Terkait Revisi Aturan PLTS Atap, Pengusaha Diminta Tak Hanya Pentingkan Bisnis



KONTAN.CO.ID -  JAKARTA. Protes pengusaha atas revisi Peraturan Menteri No. 26/2021 tentang PLTS Atap dinilai hanya berdasarkan kepentingan bisnis semata, tanpa mempedulikan nasib Anggaran Pendapatan dan Belanja Negara (APBN).

Direktur Eksekutif Indonesian Resources Study (IRESS) Marwan Batubara mengatakan, pihaknya membaca beberapa artikel keberatan yang disampaikan oleh para pengusaha PLTS Atap atas penghapusan pasal jual beli listrik dalam aturan PLTS Atap sebelumnya. 

"Mereka hanya mementingkan bisnisnya saja. Padahal jika pasal tersebut tetap ada, negara menanggung beban APBN yang relatif berat,” katanya seperti dikutip Selasa (20/2).   Baca Juga: Semen Indonesia (SMGR) Kian Aktif Mengadopsi EBT di Semua Area Operasinya di Tuban


Lagi pula, ia menilai alasan keberatan yang disampaikan pengusaha-pengusaha itu tidak cukup berdasar. 

“Banyak dari mereka menyampaikan alasan bahwa revisi aturan tersebut akan menyurutkan minat pemasang PLTS Atap hingga memperlambat langkah transisi energi. Ini tidak ada hubungannya. Jauh panggang dari api,” kata Marwan.    Menurut Marwan, pemasang PLTS Atap rata-rata untuk memenuhi kebutuhan rumahan dan tidak untuk berbisnis dengan negara. 

“Alasan yang disampaikan itu sangat jauh. Kecuali, bagi mereka yang ingin berniat menjual listriknya ke negara melalui jaringan dan transmisi milik negara. Itu yang tidak boleh,” tegasnya.

Baca Juga: Pasar PLTS Tahun Ini Masih Stagnan, Produsen Panel Surya Atur Strategi

Pada revisi aturan yang sudah disetujui Pemerintah paparnya, tetap membolehkan masyarakat memasang PLTS Atap. “Tidak ada larangan. Jadi pasang saja kalau memang berminat menikmati listrik yang dibangkitkan dari solar panel atau yang lebih dikenal sebagai energi baru terbarukan.”

Untuk itu, bagi pemasang PLTS Atap bisa menakar sendiri kebutuhan listriknya agar tidak terbuang sia-sia. “Konsep menakar kebutuhan listrik itu jauh lebih penting karena tidak akan merugikan negara.”

Selain tidak mempedulikan APBN, paparnya, skema jual beli (ekspor-impor) listrik dengan negara itu juga berisiko mengerek tarif listrik. “Karena listrik bercampur dengan listrik yang dibangkitkan oleh negara.

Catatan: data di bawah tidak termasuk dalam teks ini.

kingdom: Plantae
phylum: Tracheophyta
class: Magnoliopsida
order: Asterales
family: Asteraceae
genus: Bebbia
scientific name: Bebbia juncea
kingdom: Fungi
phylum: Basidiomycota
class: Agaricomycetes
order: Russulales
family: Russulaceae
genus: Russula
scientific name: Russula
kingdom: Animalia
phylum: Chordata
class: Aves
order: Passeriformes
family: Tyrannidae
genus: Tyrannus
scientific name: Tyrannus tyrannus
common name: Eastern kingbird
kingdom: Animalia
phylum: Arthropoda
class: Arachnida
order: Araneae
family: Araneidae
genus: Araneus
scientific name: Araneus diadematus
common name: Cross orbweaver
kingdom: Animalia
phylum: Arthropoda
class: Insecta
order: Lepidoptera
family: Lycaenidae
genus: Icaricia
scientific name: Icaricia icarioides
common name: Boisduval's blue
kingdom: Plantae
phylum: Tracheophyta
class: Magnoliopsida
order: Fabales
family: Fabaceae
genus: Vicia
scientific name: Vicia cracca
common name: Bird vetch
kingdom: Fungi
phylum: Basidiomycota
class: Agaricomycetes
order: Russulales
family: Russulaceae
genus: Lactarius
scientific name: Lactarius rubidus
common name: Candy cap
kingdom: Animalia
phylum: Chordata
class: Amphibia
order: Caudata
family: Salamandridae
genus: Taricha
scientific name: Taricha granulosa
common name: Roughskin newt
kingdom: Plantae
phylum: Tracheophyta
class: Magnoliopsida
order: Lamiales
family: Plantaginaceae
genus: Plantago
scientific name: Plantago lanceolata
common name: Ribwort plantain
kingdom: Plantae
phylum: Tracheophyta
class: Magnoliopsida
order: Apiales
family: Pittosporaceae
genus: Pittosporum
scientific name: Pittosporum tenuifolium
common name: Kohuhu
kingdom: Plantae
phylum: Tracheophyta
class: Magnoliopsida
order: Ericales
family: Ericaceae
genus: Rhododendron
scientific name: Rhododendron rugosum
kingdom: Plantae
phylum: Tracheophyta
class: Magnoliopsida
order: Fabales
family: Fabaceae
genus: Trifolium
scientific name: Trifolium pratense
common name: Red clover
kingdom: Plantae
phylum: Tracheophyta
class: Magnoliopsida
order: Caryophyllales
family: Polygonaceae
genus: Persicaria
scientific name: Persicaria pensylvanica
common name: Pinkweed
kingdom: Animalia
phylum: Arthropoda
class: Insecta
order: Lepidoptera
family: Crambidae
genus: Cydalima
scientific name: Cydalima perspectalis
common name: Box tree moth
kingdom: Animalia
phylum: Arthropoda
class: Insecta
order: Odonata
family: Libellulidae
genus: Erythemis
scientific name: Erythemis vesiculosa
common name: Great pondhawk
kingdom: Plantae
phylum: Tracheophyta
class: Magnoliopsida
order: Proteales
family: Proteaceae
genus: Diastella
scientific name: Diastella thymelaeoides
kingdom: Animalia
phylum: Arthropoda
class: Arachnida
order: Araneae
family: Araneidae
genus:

Kalau sudah begitu, gimana masyarakat kecil yang selama ini menikmati tarif yang masih disubsidi oleh negara.”

Baca Juga: Penghapusan Pasal Jual Beli PLTS Atap Dinilai Bisa Cegah Kerugian Negara

Untuk itu, Marwan berharap, aturan yang telah disetujui oleh Pemerintah segera diundangkan untuk menggantikan peraturan menteri yang berisiko merugikan negara tersebut. “Ini penting agar negara tidak rugi.”

Selain berbagai masalah-masalah tersebut di atas, kata Marwan, intermintensi atau ketidakandalan cuaca diakui menjadi salah satu kelemahan pembangkitan listrik dari tenaga surya karena pemasang atau pengusaha PLTS atap tidak bisa memastikan durasi paparan matahari sehingga pasokan listrik menjadi tidak andal.